VIS à VIS, (re)visiter l’ouvrage(, ) y [&] resserrer la vi-s/-e. (Res)Servir (la chose) comme sur un plateau télé. Puis cultiver le retour à la nature (à la terre, aux saisons, « parmi remous d’ocres jaunes »). Au(-) delà des biosphères, des pixels. Aller à la rencontre de l’autre que l’on est (« Faciaux les à-pics, rumeurs d’abeilles. »). Reprendre (ses billes, les glisser) au milieu, à reculons. Revenir à soi, à l’enfance de l’art, (re)tenir et mesurer la distance — éternel retour, perpetuum mobile. Rétablir l’équilibre, l'ordre des choses, des mots. La poésie des conson-/réson-nances, inhérente à. La mé(ta)compréhension(,) d'une langue étrangère, mais pas tant. Sans épate, avec une familiarité certaine de la forme, de la patte, du langage qui materne, pattern. Correspondance(s) entre les parties : écrits solaires & cartes australes. Poésie et légèreté des sons, a priori ou non — comme un idiome modèle la pensée (relire Pablo Neruda dans le texte pour se faire une idée).
« y al paredón sentido final que abre y abreva las puertas de la liquidación. »

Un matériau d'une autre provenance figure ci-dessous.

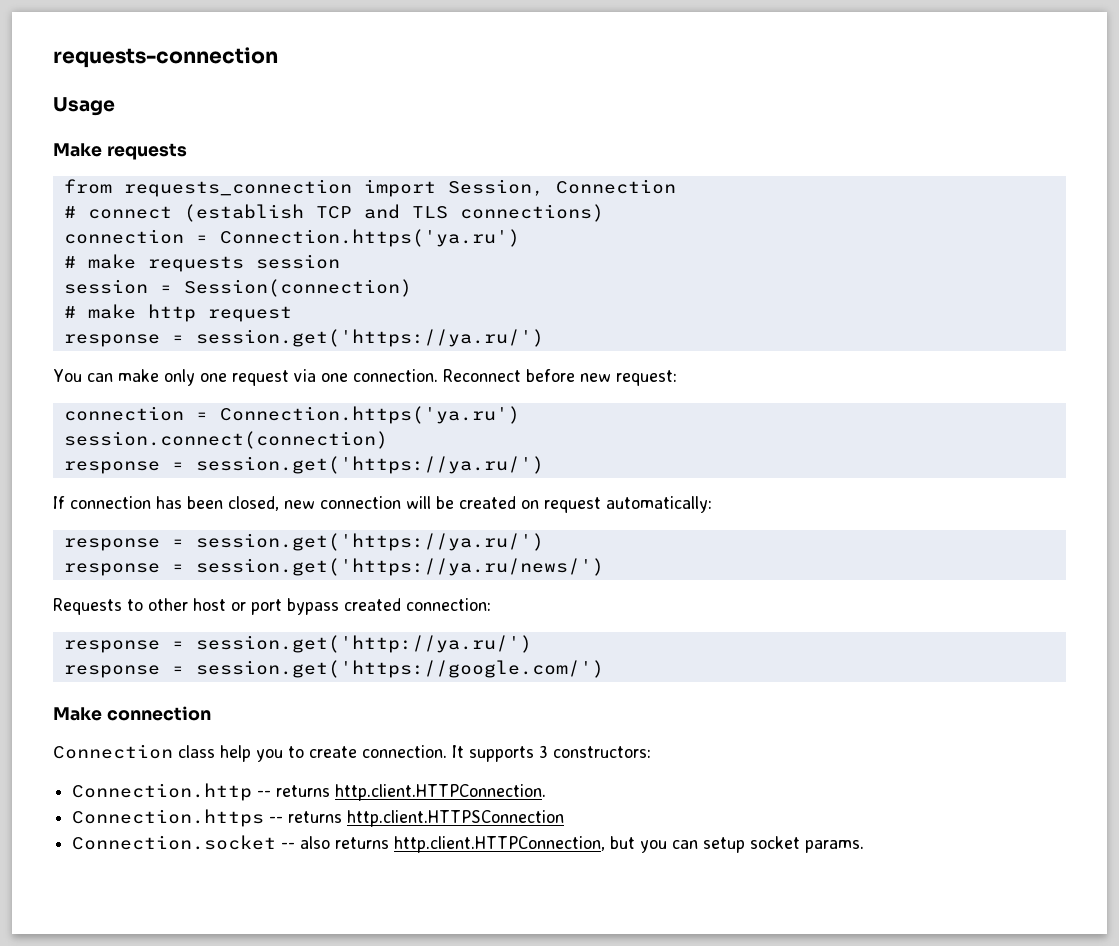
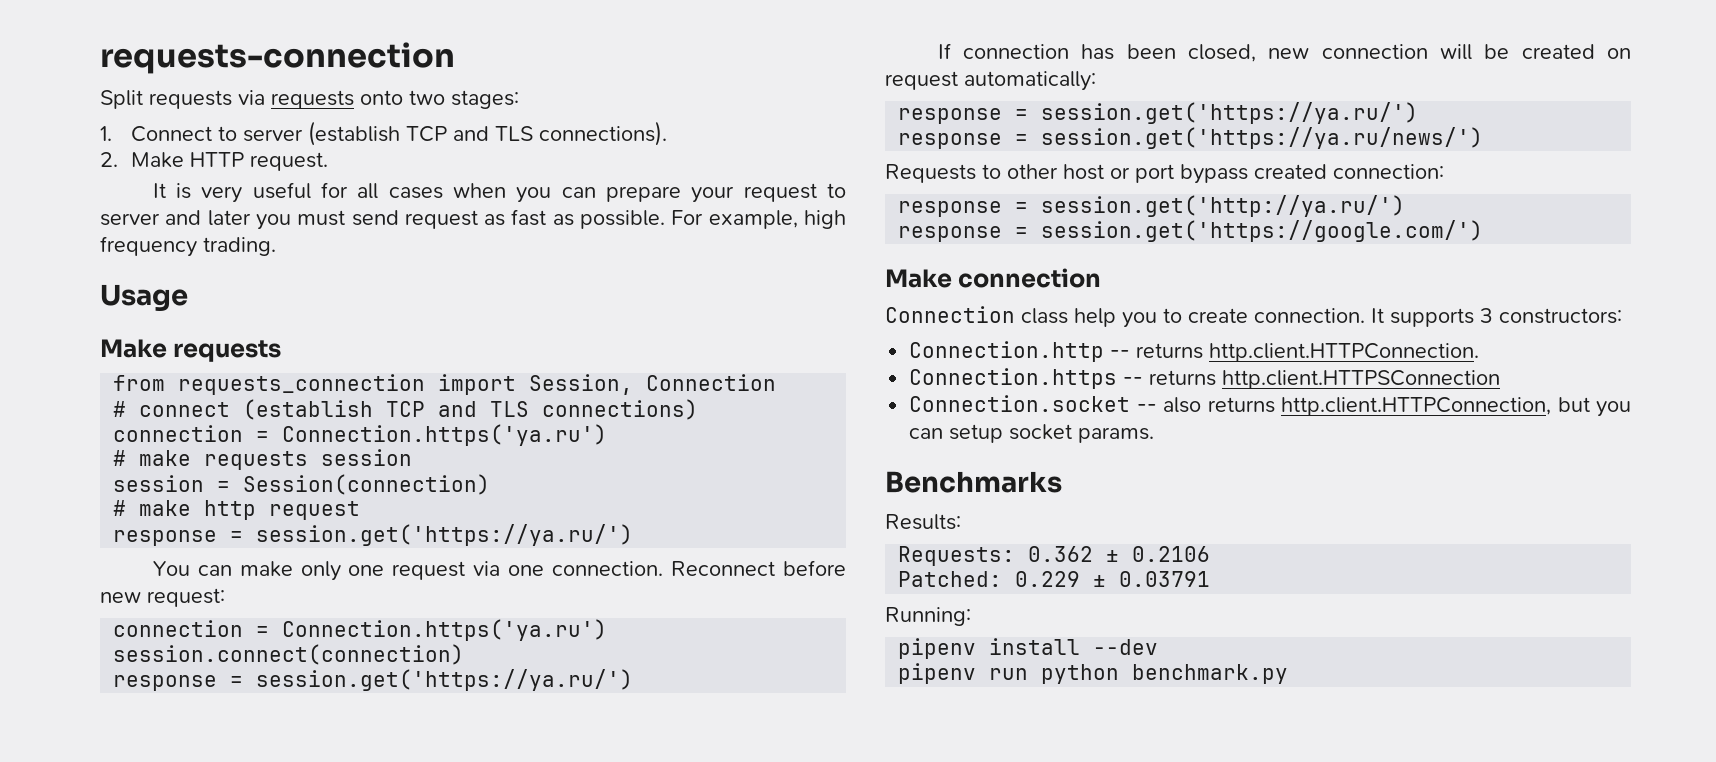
(278, 57) none -> [100,90,519,109] [100,121,667,146] [100,152,328,171] [152,182,846,203] [100,209,846,230] [100,236,276,257] // Split requests via requests onto two stages: // 1. Connect to server (establish TCP and TLS connections). // 2. Make HTTP request. // It is very useful for all cases when you can prepare your request to server and later you must send request as fast as possible. For example, high frequency trading.
(865, 846) none -> [885,471,1062,493] [885,514,961,530] [898,546,1211,566] [898,571,1211,587] [885,607,971,626] [898,638,1159,659] [898,663,1289,684] // Benchmarks // Results: // Requests: 0.362 ± 0.2106 // Patched: 0.229 ± 0.03791 // Running: // pipenv install --dev // pipenv run python benchmark.py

Avec ce VIS A VIS, Rafael Garido (con)signe une expérience de lecture plus qu’un livre, qui déborde son volume pour [a(perce)]voir le monde à travers ses grilles. Vis(-) à (-) vis, planche par planche, se jaugent deux poèmes étrange(r)s, s[-/t-]ex[t]uels, visuels & violents, qui explorent l’infra-ordinaire en territoire ennemi (le sien comme celui d’autrui), s’annexent et s’allient. Un mémori-a/e-l post-moderne anti-eidétique dont le trop-plein se déverse dans l’inconscient, perturbe l’oreille interne. DéVISse et VISe, du moins le semble, à éreinter la langue, le lecteur, la lectrice. Et accompagne, aux côtés de Désordres d'un lieu et son retour de Julien Marchand, l’ouverture et l’inflexion littéraire de la maison d’édition et librairie-atelier photographique Zoème (de Zoe, Vie en grec), cofondée à Marseille avec Soraya Amrane. L’auteur poursuit également chez Zoème le travail de traduction de Leopoldo María Panero avec Papa, donne-moi la main j’ai peur, sorti en avril 2019.